6. Limitations, Open Challenges, and Future Directions
While graph-based multimodal fusion frameworks have shown increased accuracy, efficiency, and flexibility across a wide array of tasks, several challenges persist:
- Graph construction at scale: Crafting meaningful, efficient graphs from large-scale, noisy, or weakly-aligned modalities requires advances in automated structure discovery, bootstrapping edge definitions, and leveraging weak supervision (Karthikeya et al., 26 Jan 2026, Ning et al., 19 Oct 2025).

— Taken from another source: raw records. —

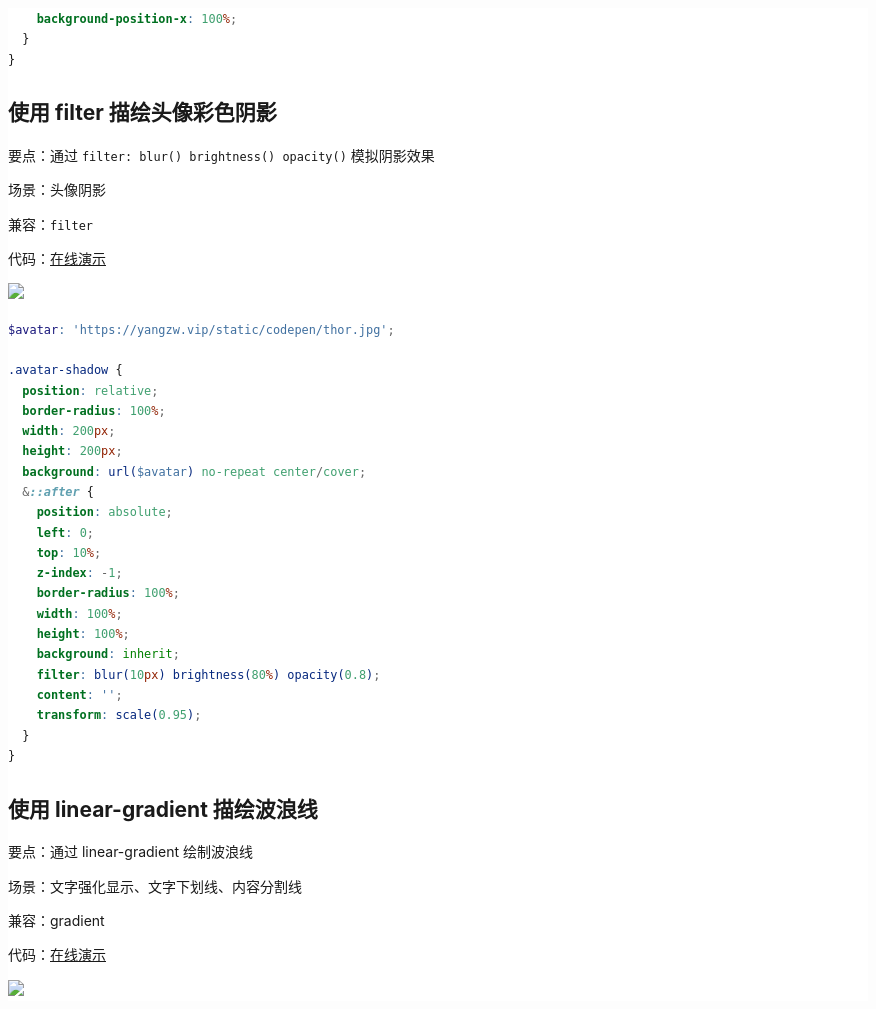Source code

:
 ```scss
    background-position-x: 100%;
  }
}
```

## 使用 filter 描绘头像彩色阴影

要点：通过 `filter: blur() brightness() opacity()` 模拟阴影效果

场景：头像阴影

兼容：`filter`

代码：[在线演示](https://codepen.io/JowayYoung/pen/GRKjYap)

![](https://yangzw.vip/static/article/css-skill/%E4%BD%BF%E7%94%A8filter%E6%8F%8F%E7%BB%98%E5%A4%B4%E5%83%8F%E5%BD%A9%E8%89%B2%E9%98%B4%E5%BD%B1.png)

```scss
$avatar: 'https://yangzw.vip/static/codepen/thor.jpg';

.avatar-shadow {
  position: relative;
  border-radius: 100%;
  width: 200px;
  height: 200px;
  background: url($avatar) no-repeat center/cover;
  &::after {
    position: absolute;
    left: 0;
    top: 10%;
    z-index: -1;
    border-radius: 100%;
    width: 100%;
    height: 100%;
    background: inherit;
    filter: blur(10px) brightness(80%) opacity(0.8);
    content: '';
    transform: scale(0.95);
  }
}
```

## 使用 linear-gradient 描绘波浪线

要点：通过 linear-gradient 绘制波浪线

场景：文字强化显示、文字下划线、内容分割线

兼容：gradient

代码：[在线演示](https://codepen.io/JowayYoung/pen/EqEzwq)

![](https://yangzw.vip/static/article/css-skill/%E4%BD%BF%E7%94%A8linear-gradient%E6%8F%8F%E7%BB%98%E6%B3%A2%E6%B5%AA%E7%BA%BF.png)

- Computational efficiency and over-smoothing: Deep and wide GNNs risk feature homogenization and scaling bottlenecks. Methods such as hop-diffusion, residual + dense-concat, and hierarchical/staged aggregation have partially mitigated this (Ning et al., 19 Oct 2025, Li et al., 2022).
- Missing data and robustness: Many graph-based systems naturally handle missing modalities (MMSR, AGSP-DSA), but further research on principled uncertainty quantification and recovery remains necessary (Hu et al., 2023, Karthikeya et al., 26 Jan 2026, Xiong et al., 28 Aug 2025).
- Interpretability: The explicit encoding of interactions as graphs offers a promising avenue for post hoc analysis of learned associations, but methods for explainability and graph attention inspection at scale remain underdeveloped (Yang et al., 2020, Mai et al., 2019).
- Heterogeneous node and edge types: Extending beyond homogeneous graphs to handle arbitrary entity-relation schemas (as in knowledge graphs or multi-task settings) is a frontier for both theory and practice (Fang, 3 Sep 2025, Ning et al., 19 Oct 2025).
- Integration with foundation models: There is active debate and evidence that treating the graph as a guide (masking, hop-priors) outperforms treating it as “just another modality” for large LLM or VLM architectures, due to the mutual information and generalization limits of local GNNs (Ning et al., 19 Oct 2025).
This suggests that the field is progressing toward models that can integrate massive, noisy, and complex multimodal data by leveraging graph-theoretic structure both as an intermediate reasoning substrate and as a means of guiding large-scale attention models. Future work is likely to focus on scalable graph construction, adaptive fusion under uncertainty, more expressive GNN architectures for heterogeneous and dynamic graphs, and hybrid strategies that integrate structural guidance with large pre-trained models while maintaining interpretability and computational tractability.